Segment Start: Material provided
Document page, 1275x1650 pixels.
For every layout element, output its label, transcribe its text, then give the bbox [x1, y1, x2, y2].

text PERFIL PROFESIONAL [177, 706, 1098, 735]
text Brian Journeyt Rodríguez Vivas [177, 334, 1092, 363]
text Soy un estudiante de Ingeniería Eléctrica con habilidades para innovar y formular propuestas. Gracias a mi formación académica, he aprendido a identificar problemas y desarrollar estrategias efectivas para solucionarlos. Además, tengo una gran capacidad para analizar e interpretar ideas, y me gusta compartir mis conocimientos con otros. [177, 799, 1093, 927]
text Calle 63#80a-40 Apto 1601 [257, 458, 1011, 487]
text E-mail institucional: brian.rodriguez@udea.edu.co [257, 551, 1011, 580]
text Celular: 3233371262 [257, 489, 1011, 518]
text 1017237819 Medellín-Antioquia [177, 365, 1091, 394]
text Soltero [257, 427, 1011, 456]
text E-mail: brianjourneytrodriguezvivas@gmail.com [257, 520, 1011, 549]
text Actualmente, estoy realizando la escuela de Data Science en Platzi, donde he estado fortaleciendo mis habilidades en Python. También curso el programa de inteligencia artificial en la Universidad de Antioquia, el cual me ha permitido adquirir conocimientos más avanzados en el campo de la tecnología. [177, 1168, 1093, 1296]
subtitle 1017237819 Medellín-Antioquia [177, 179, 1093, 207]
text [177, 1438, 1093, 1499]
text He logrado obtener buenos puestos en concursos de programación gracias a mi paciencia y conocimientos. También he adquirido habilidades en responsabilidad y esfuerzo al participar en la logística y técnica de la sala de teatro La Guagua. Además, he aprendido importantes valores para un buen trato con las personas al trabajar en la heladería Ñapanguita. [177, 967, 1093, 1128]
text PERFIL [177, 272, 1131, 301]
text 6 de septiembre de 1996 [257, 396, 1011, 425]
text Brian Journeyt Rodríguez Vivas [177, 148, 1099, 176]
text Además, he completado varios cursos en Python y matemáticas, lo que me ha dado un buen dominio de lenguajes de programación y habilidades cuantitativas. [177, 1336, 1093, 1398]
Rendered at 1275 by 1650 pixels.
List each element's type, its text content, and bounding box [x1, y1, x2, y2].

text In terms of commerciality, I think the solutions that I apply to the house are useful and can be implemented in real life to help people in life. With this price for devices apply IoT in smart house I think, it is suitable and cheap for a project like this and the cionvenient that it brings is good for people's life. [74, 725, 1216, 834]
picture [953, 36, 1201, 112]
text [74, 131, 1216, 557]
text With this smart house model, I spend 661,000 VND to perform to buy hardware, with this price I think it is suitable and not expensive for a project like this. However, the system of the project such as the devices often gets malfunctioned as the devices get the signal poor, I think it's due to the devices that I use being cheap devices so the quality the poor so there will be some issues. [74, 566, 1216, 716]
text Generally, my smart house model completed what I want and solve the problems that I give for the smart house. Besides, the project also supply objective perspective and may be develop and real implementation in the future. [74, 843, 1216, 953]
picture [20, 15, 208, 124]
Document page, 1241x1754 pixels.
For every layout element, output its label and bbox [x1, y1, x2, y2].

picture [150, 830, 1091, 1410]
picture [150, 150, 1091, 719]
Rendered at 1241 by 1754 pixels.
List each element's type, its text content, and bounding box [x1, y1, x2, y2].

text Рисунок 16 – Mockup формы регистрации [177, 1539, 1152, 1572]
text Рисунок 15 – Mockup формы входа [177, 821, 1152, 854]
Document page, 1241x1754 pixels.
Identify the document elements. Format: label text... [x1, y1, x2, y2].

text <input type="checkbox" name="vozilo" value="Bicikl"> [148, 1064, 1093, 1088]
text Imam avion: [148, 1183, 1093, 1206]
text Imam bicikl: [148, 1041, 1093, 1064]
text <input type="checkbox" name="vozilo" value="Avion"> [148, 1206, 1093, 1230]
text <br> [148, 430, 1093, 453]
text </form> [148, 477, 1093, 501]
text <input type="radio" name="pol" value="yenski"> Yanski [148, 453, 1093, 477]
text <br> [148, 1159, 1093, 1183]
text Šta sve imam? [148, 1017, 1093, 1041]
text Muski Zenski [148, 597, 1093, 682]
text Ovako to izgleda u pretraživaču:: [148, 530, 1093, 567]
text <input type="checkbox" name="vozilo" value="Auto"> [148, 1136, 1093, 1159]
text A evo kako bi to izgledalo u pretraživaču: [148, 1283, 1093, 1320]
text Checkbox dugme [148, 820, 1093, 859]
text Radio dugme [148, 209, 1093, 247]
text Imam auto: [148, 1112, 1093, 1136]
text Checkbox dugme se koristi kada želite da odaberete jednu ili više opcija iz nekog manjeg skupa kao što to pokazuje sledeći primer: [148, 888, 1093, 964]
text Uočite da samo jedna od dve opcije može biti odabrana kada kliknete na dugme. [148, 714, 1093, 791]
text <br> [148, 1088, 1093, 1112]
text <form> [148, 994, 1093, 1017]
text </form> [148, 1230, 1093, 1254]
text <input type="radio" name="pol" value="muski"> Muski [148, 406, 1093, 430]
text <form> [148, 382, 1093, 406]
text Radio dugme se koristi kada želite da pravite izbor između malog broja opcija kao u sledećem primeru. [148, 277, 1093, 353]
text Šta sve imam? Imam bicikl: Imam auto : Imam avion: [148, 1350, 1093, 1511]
Segment End: Material provided
# Work required
Show every line in the entries above that contains the string "pixels".

# Response below
Document page, 1275x1650 pixels.
Rendered at 1275 by 1650 pixels.
Document page, 1241x1754 pixels.
Rendered at 1241 by 1754 pixels.
Document page, 1241x1754 pixels.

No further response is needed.